Why it matters: Farm business plans are vital to help move businesses forward, yet only a few producers have them. Challenges are destined to continue in agriculture but a farm business plan can help businesses overcome them.
“We were formed out of the crisis of the 1980s, where commodity prices tanked and interest rates soared. Today, we are looking around here in 2020 with COVID-19 and kind of wondering, is this the next crisis that may cause a different appreciation for farm business management,” says Heather Watson, executive director with Farm Management Canada.
A study completed by Farm Management Canada, Healthy Minds, Healthy Farms, found that 21 per cent of farmers regularly follow a written business plan and 48 per cent indicate that they rarely or never do.
“In terms of mental health of the farmers that do follow (business plans) and have a written business plan, we found 88 per cent of those said it’s contributed to their peace of mind. They’re able to manage under greater amounts of stress because they have an idea of where they are going,” says Watson.
Business plans are great for mental health, but they also help to set businesses up for the future, with a continuity plan. They have been found to be the most effective tool for uniting the farm team around a vision to keep the business healthy.
“Adopting farm business practices, like planning, has been proven to increase profitability by up to 525 per cent,” says Watson.
Rob Hannam, president and client director with Synthesis Agrifood Network says farm business plans help move a business forward, assist in business goal setting, team communication and contingency planning.
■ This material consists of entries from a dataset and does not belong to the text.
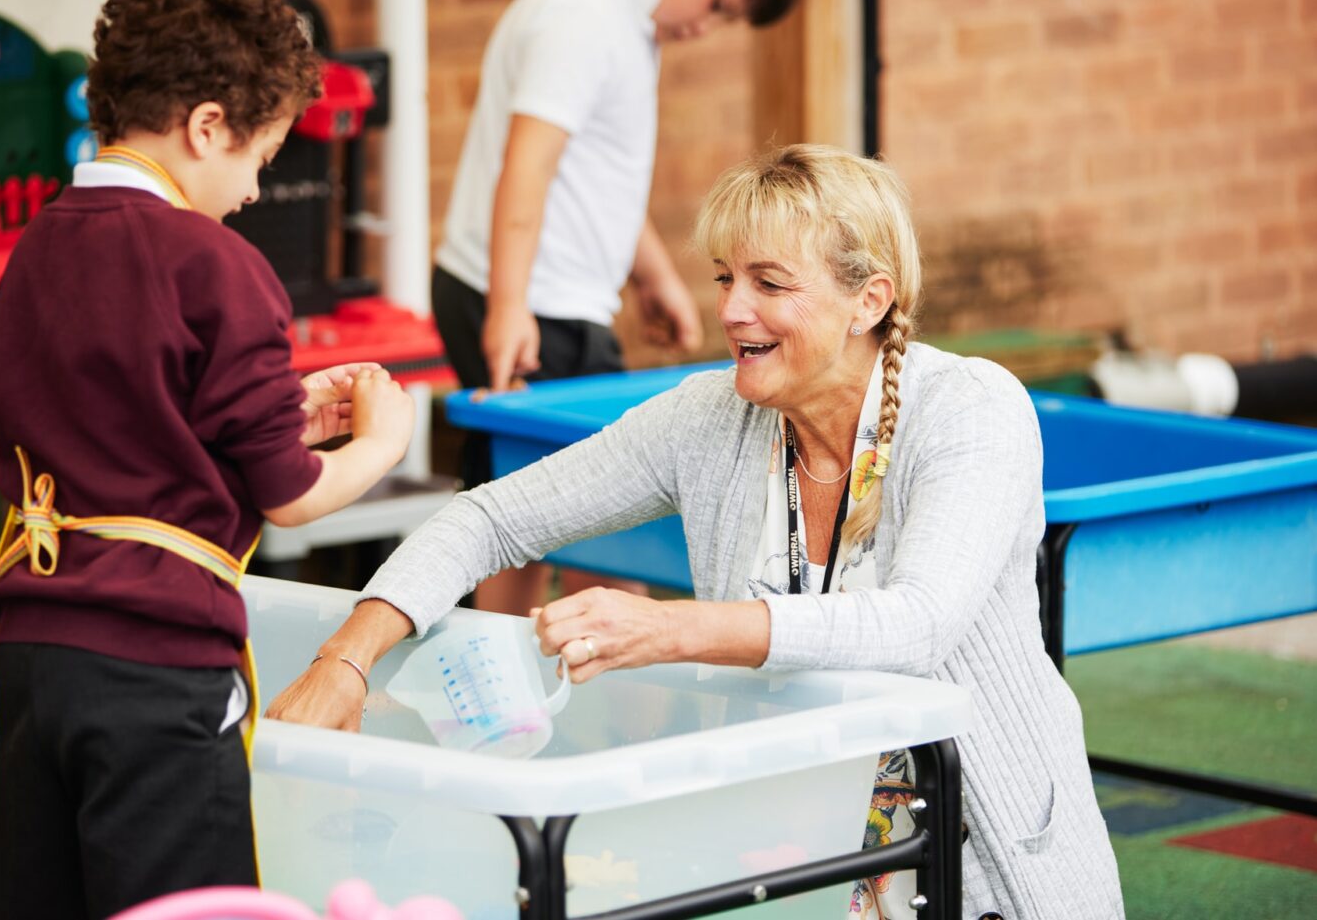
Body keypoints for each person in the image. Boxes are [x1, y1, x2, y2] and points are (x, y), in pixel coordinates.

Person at [268, 145, 1126, 919]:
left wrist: (669, 630)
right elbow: (488, 515)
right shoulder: (709, 417)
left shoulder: (972, 408)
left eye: (769, 283)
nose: (733, 309)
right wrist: (345, 659)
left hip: (992, 855)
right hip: (800, 855)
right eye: (724, 278)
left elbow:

“Planning contingencies makes you better prepared for those things you don’t see coming,” says Hannam,
Reg Dyck, producer and instructor at the University of Manitoba says that knowing cost of production within a farm business plan is extremely important.
“It helps with so many other things; the ability to borrow money, or helping with your marketing skills. Knowing your cost of production is a huge element and 60 per cent of farmers don’t know their cost of production,” says Dyck.
With a business plan, farmers are better prepared for different scenarios when a business threat occurs.
“I’ve told my students it’s relatively easy to run a farm when you have good prices, good weather, equipment functions and you have no HR problems. But that’s not the reality of farming and management really starts to kick in when some of these things go wrong,” says Dyck.
Watson says Farm Management Canada often asks if it is just farmers that struggle with a business plan. They notice that businesses run by families struggle more than sole proprietorships.
“Working with your family members, sometimes you’re not seeing them as employees, you’re not seeing them as part of the team and it’s hard to make that transition to ‘we’re going to treat the farm like a business.’ What does that mean for the relationships I have with the people I’m working with?,” says Watson.
Farm business plans begin with communication.
“Farms that work together and have this over-arching view, objective and business plan, they are the ones that are more likely to be successful because they are on the same plan,” says Dyck.
When a farm decides to create a business plan, sometimes it’s helpful to find advisors or professionals to help start the process.
“If there are groups of people, you need to get (them) on the same page, going down the same path. Sometimes it’s helpful to have an outsider come in and help with the process to bring new ideas, make sure everyone gets a voice in that discussion, or just the discipline of ‘yes we are going to do it’,” says Hannam.